The funniest thing of the train journey was caused by a couple of off-duty policemen who ended up standing next to me. A Swiss fan went in to use the disabled toilet, which caused a stern look to cross the face of one of the polizei. Then in a comedy turn of events worthy of Benny Hill, the Swiss fan failed to lock the electronic door properly. One of the policement bent over to get something out of his bag, the train lurched, he fell backwards, and with his bum hit the switch to open the toilet doors, which then obediently purred open to reveal a red-faced Swiss fan mid-business.

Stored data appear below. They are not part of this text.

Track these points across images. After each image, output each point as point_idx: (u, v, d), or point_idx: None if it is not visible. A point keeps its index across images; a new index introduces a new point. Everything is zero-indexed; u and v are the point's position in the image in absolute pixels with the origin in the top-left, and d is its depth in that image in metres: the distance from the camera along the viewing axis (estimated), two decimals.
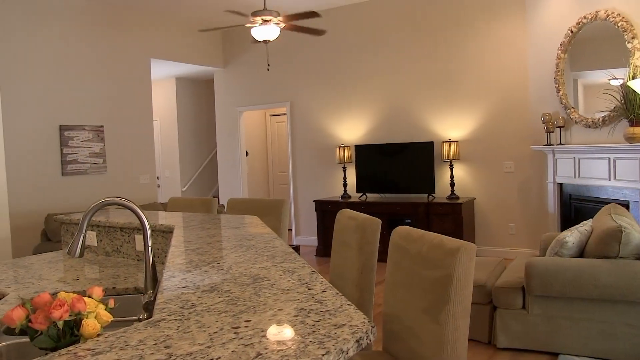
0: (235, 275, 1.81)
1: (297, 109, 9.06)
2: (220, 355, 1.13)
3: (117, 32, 7.71)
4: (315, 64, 8.77)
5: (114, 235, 3.19)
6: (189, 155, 10.94)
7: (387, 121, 8.11)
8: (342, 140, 8.55)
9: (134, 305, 2.35)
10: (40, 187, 6.71)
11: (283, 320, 1.35)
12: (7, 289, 2.50)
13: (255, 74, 9.50)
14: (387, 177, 7.88)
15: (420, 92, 7.78)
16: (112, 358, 1.14)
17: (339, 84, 8.54)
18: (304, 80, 8.93)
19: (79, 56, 7.20)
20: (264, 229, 2.78)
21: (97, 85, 7.43)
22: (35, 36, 6.71)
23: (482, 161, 7.39)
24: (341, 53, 8.48)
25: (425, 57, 7.69)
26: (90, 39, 7.35)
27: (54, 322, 1.43)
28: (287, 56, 9.06)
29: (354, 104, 8.41)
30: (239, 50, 9.66)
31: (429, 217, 7.17)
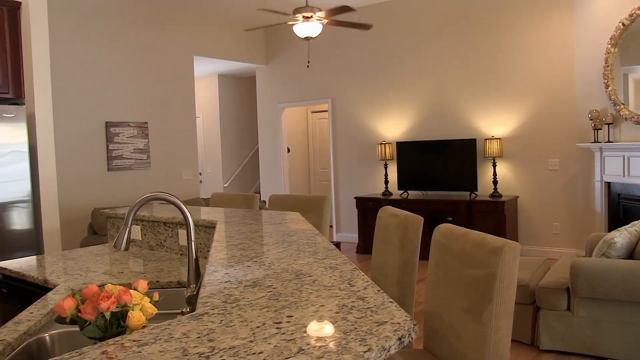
0: (277, 271, 1.82)
1: (338, 106, 9.06)
2: (262, 350, 1.14)
3: (161, 30, 7.84)
4: (357, 60, 8.75)
5: (158, 229, 3.25)
6: (231, 151, 11.05)
7: (429, 118, 8.03)
8: (383, 137, 8.51)
9: (176, 298, 2.39)
10: (87, 182, 6.88)
11: (325, 317, 1.35)
12: (58, 279, 2.58)
13: (297, 71, 9.53)
14: (429, 175, 7.81)
15: (463, 88, 7.68)
16: (156, 350, 1.16)
17: (380, 80, 8.50)
18: (346, 77, 8.91)
19: (124, 54, 7.34)
20: (306, 225, 2.78)
21: (142, 82, 7.57)
22: (84, 37, 6.87)
23: (526, 159, 7.25)
24: (383, 49, 8.43)
25: (469, 52, 7.59)
26: (136, 38, 7.49)
27: (102, 313, 1.46)
28: (329, 53, 9.06)
29: (396, 101, 8.35)
30: (281, 47, 9.71)
31: (471, 215, 7.08)
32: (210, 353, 1.13)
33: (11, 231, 4.27)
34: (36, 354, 1.85)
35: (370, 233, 7.85)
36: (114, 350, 1.17)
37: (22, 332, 1.81)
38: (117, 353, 1.16)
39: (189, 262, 1.97)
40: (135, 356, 1.13)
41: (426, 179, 7.85)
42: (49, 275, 2.70)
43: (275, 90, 9.87)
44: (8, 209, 4.25)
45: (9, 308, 2.91)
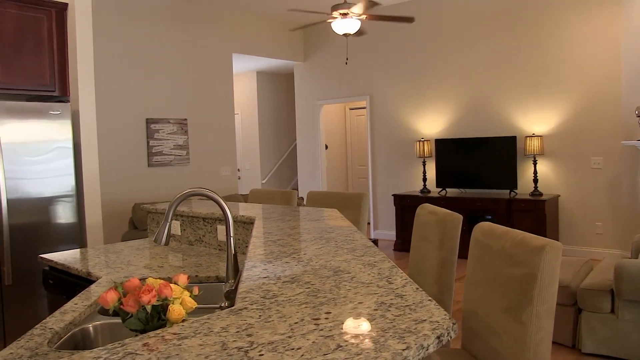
0: (315, 267, 1.83)
1: (376, 103, 9.02)
2: (300, 346, 1.15)
3: (201, 28, 7.93)
4: (395, 56, 8.70)
5: (197, 225, 3.29)
6: (269, 148, 11.12)
7: (469, 115, 7.93)
8: (422, 134, 8.44)
9: (215, 293, 2.42)
10: (128, 178, 7.01)
11: (363, 314, 1.35)
12: (100, 272, 2.64)
13: (335, 68, 9.52)
14: (468, 172, 7.72)
15: (503, 84, 7.56)
16: (196, 343, 1.18)
17: (419, 76, 8.44)
18: (384, 74, 8.87)
19: (165, 52, 7.45)
20: (344, 222, 2.78)
21: (182, 79, 7.67)
22: (126, 35, 7.00)
23: (568, 157, 7.10)
24: (422, 45, 8.36)
25: (510, 48, 7.46)
26: (176, 36, 7.60)
27: (143, 306, 1.49)
28: (368, 49, 9.02)
29: (435, 97, 8.28)
30: (319, 44, 9.72)
31: (511, 214, 6.97)
32: (249, 348, 1.14)
33: (56, 224, 4.39)
34: (81, 343, 1.90)
35: (407, 231, 7.81)
36: (154, 343, 1.19)
37: (68, 322, 1.86)
38: (158, 345, 1.18)
39: (227, 258, 1.99)
40: (176, 349, 1.15)
41: (465, 177, 7.76)
42: (92, 268, 2.76)
43: (314, 87, 9.88)
44: (54, 203, 4.37)
45: (55, 298, 2.99)
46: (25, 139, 4.21)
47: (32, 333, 1.74)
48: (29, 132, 4.23)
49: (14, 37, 4.31)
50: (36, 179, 4.28)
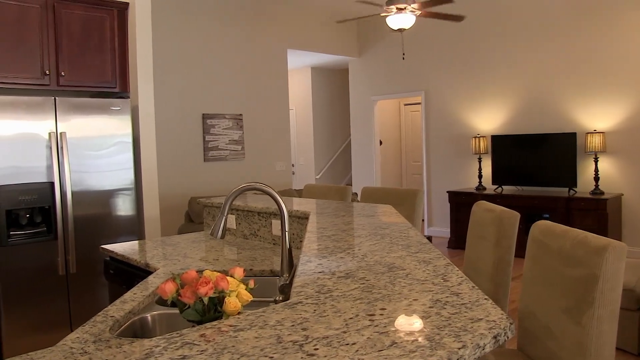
0: (370, 263, 1.82)
1: (432, 98, 8.92)
2: (355, 341, 1.15)
3: (256, 24, 8.00)
4: (451, 51, 8.57)
5: (252, 219, 3.33)
6: (323, 143, 11.15)
7: (526, 111, 7.74)
8: (478, 131, 8.30)
9: (269, 287, 2.44)
10: (184, 172, 7.16)
11: (418, 311, 1.34)
12: (158, 264, 2.71)
13: (390, 63, 9.46)
14: (525, 169, 7.54)
15: (562, 80, 7.34)
16: (252, 335, 1.20)
17: (475, 72, 8.29)
18: (440, 69, 8.75)
19: (221, 48, 7.56)
20: (399, 218, 2.77)
21: (238, 75, 7.77)
22: (184, 32, 7.13)
23: (633, 154, 6.83)
24: (478, 40, 8.20)
25: (569, 42, 7.23)
26: (232, 32, 7.69)
27: (200, 298, 1.52)
28: (423, 44, 8.92)
29: (491, 93, 8.12)
30: (374, 39, 9.67)
31: (570, 213, 6.78)
32: (304, 341, 1.15)
33: (117, 217, 4.52)
34: (139, 332, 1.95)
35: (462, 228, 7.70)
36: (211, 334, 1.22)
37: (128, 311, 1.91)
38: (215, 336, 1.20)
39: (282, 252, 2.01)
40: (232, 341, 1.17)
41: (522, 174, 7.58)
42: (150, 259, 2.84)
43: (368, 83, 9.84)
44: (114, 195, 4.51)
45: (115, 287, 3.08)
46: (88, 134, 4.36)
47: (95, 320, 1.81)
48: (91, 127, 4.37)
49: (80, 36, 4.46)
50: (98, 172, 4.42)
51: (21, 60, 4.20)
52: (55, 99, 4.20)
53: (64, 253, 4.24)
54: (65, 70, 4.39)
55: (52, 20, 4.32)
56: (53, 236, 4.21)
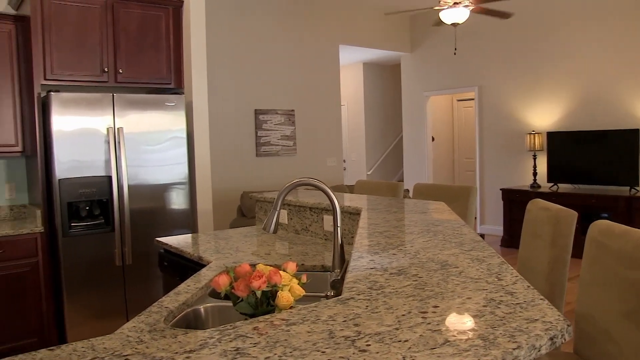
0: (422, 260, 1.81)
1: (485, 94, 8.76)
2: (407, 338, 1.14)
3: (308, 20, 8.03)
4: (505, 46, 8.39)
5: (304, 214, 3.35)
6: (374, 139, 11.10)
7: (584, 106, 7.51)
8: (533, 127, 8.10)
9: (320, 282, 2.45)
10: (237, 167, 7.25)
11: (472, 309, 1.32)
12: (210, 257, 2.75)
13: (442, 58, 9.34)
14: (582, 167, 7.33)
15: (622, 73, 7.08)
16: (304, 330, 1.20)
17: (530, 66, 8.09)
18: (494, 64, 8.58)
19: (273, 44, 7.61)
20: (451, 215, 2.73)
21: (290, 71, 7.81)
22: (236, 28, 7.22)
23: None
24: (534, 33, 8.00)
25: (630, 33, 6.97)
26: (284, 28, 7.74)
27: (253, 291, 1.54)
28: (476, 39, 8.77)
29: (547, 88, 7.91)
30: (426, 34, 9.56)
31: (631, 213, 6.55)
32: (356, 337, 1.15)
33: (171, 210, 4.62)
34: (193, 323, 1.99)
35: (516, 226, 7.55)
36: (264, 327, 1.23)
37: (181, 302, 1.95)
38: (267, 330, 1.21)
39: (334, 247, 2.01)
40: (284, 334, 1.18)
41: (579, 172, 7.37)
42: (203, 252, 2.89)
43: (421, 78, 9.75)
44: (169, 189, 4.60)
45: (169, 279, 3.15)
46: (144, 129, 4.47)
47: (151, 310, 1.85)
48: (147, 122, 4.48)
49: (136, 35, 4.57)
50: (153, 166, 4.52)
51: (82, 59, 4.34)
52: (113, 95, 4.32)
53: (120, 245, 4.36)
54: (122, 68, 4.51)
55: (111, 20, 4.45)
56: (110, 228, 4.33)
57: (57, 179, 4.11)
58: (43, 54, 4.19)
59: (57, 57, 4.24)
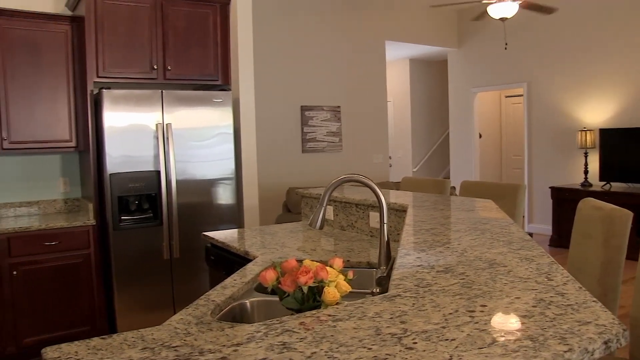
0: (469, 259, 1.78)
1: (534, 90, 8.57)
2: (455, 337, 1.13)
3: (354, 16, 8.00)
4: (556, 40, 8.18)
5: (349, 210, 3.35)
6: (421, 136, 11.01)
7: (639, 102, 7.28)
8: (584, 124, 7.89)
9: (365, 278, 2.45)
10: (283, 163, 7.29)
11: (521, 309, 1.29)
12: (256, 252, 2.78)
13: (491, 54, 9.18)
14: (637, 165, 7.09)
15: None
16: (350, 326, 1.20)
17: (582, 61, 7.87)
18: (544, 59, 8.38)
19: (319, 41, 7.62)
20: (499, 213, 2.69)
21: (336, 67, 7.80)
22: (283, 25, 7.25)
23: None
24: (585, 27, 7.78)
25: None
26: (330, 24, 7.73)
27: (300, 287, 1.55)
28: (526, 34, 8.58)
29: (600, 84, 7.68)
30: (474, 30, 9.41)
31: None
32: (402, 334, 1.14)
33: (218, 205, 4.69)
34: (239, 317, 2.02)
35: (565, 225, 7.36)
36: (310, 322, 1.23)
37: (228, 296, 1.98)
38: (314, 325, 1.21)
39: (380, 244, 2.00)
40: (330, 330, 1.18)
41: (634, 170, 7.13)
42: (249, 247, 2.92)
43: (468, 74, 9.61)
44: (216, 185, 4.67)
45: (215, 273, 3.20)
46: (192, 125, 4.54)
47: (198, 303, 1.88)
48: (194, 118, 4.55)
49: (185, 32, 4.64)
50: (200, 162, 4.59)
51: (133, 57, 4.44)
52: (162, 91, 4.40)
53: (168, 238, 4.45)
54: (171, 65, 4.59)
55: (160, 18, 4.53)
56: (159, 222, 4.42)
57: (108, 173, 4.22)
58: (96, 52, 4.30)
59: (109, 55, 4.35)
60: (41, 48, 4.39)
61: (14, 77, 4.30)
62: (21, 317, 4.06)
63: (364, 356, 1.04)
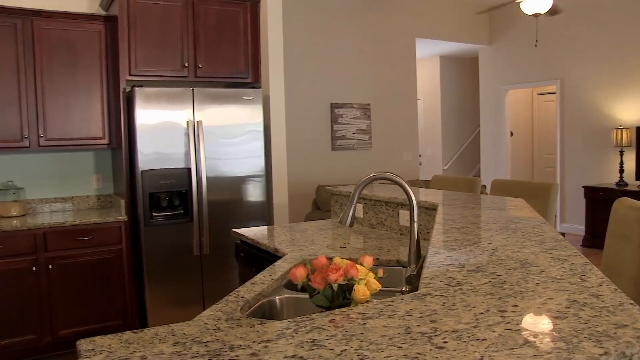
0: (501, 258, 1.76)
1: (568, 87, 8.42)
2: (486, 337, 1.11)
3: (384, 13, 7.96)
4: (590, 36, 8.03)
5: (379, 208, 3.34)
6: (451, 134, 10.91)
7: None
8: (619, 122, 7.73)
9: (394, 276, 2.44)
10: (312, 161, 7.30)
11: (553, 310, 1.27)
12: (286, 249, 2.79)
13: (523, 51, 9.05)
14: None
15: None
16: (380, 324, 1.20)
17: (617, 57, 7.70)
18: (577, 56, 8.24)
19: (349, 38, 7.61)
20: (531, 212, 2.65)
21: (366, 65, 7.78)
22: (312, 22, 7.25)
23: None
24: (620, 22, 7.61)
25: None
26: (360, 22, 7.71)
27: (330, 284, 1.55)
28: (559, 30, 8.44)
29: (636, 80, 7.51)
30: (506, 26, 9.28)
31: None
32: (432, 334, 1.13)
33: (247, 202, 4.71)
34: (268, 313, 2.03)
35: (599, 226, 7.24)
36: (340, 320, 1.23)
37: (257, 293, 1.99)
38: (344, 323, 1.21)
39: (410, 242, 1.99)
40: (360, 328, 1.18)
41: None
42: (279, 244, 2.93)
43: (499, 71, 9.49)
44: (246, 182, 4.70)
45: (244, 270, 3.22)
46: (222, 123, 4.57)
47: (228, 299, 1.90)
48: (225, 116, 4.58)
49: (215, 30, 4.68)
50: (231, 159, 4.62)
51: (164, 55, 4.49)
52: (193, 89, 4.45)
53: (198, 235, 4.49)
54: (202, 63, 4.63)
55: (192, 16, 4.57)
56: (189, 219, 4.47)
57: (140, 170, 4.27)
58: (128, 51, 4.36)
59: (141, 54, 4.40)
60: (76, 47, 4.47)
61: (50, 76, 4.39)
62: (57, 310, 4.16)
63: (394, 355, 1.03)
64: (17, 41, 4.28)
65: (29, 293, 4.08)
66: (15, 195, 4.56)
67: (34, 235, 4.09)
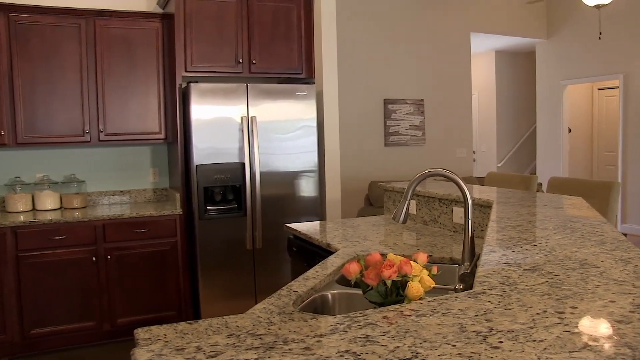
0: (558, 258, 1.71)
1: (632, 82, 8.12)
2: (543, 338, 1.09)
3: (438, 8, 7.85)
4: None
5: (432, 205, 3.30)
6: (506, 130, 10.69)
7: None
8: None
9: (447, 274, 2.41)
10: (365, 156, 7.28)
11: (616, 314, 1.23)
12: (338, 244, 2.79)
13: (583, 44, 8.77)
14: None
15: None
16: (434, 322, 1.18)
17: None
18: None
19: (403, 33, 7.54)
20: (590, 212, 2.57)
21: (419, 60, 7.70)
22: (366, 18, 7.22)
23: None
24: None
25: None
26: (414, 17, 7.63)
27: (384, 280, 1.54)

And then, in a development which is going to stretch my ability not to resort to cliché or national stereotypes, the train I was on broke down. I didn't understand the announcement, but the fact that nearly everybody got up to leave alerted me to a problem. I asked the police - "I stay on here for Dortmund?". "No". Everybody going to Dortmund had to shift off one of the coupled trains onto the one in front, which then carried on.

A stroke of luck for me, as it happened, although it meant missing even more of the Brazil - Australia game. Instead of sitting opposite the disabled toilets next to an unfortunate guy who had some kind of Tourette's Syndrome and kept shouting and barking, I ended up in a nice little cabin of six with a couple of helpful elderly German ladies who assured me we were going to Dortmund. Plus a very pretty young lass who amused herself on the trip by stretching out across two seats striking model poses whilst taking pictures of herself with her phone. Whilst I was listening to "Das Model". Natch.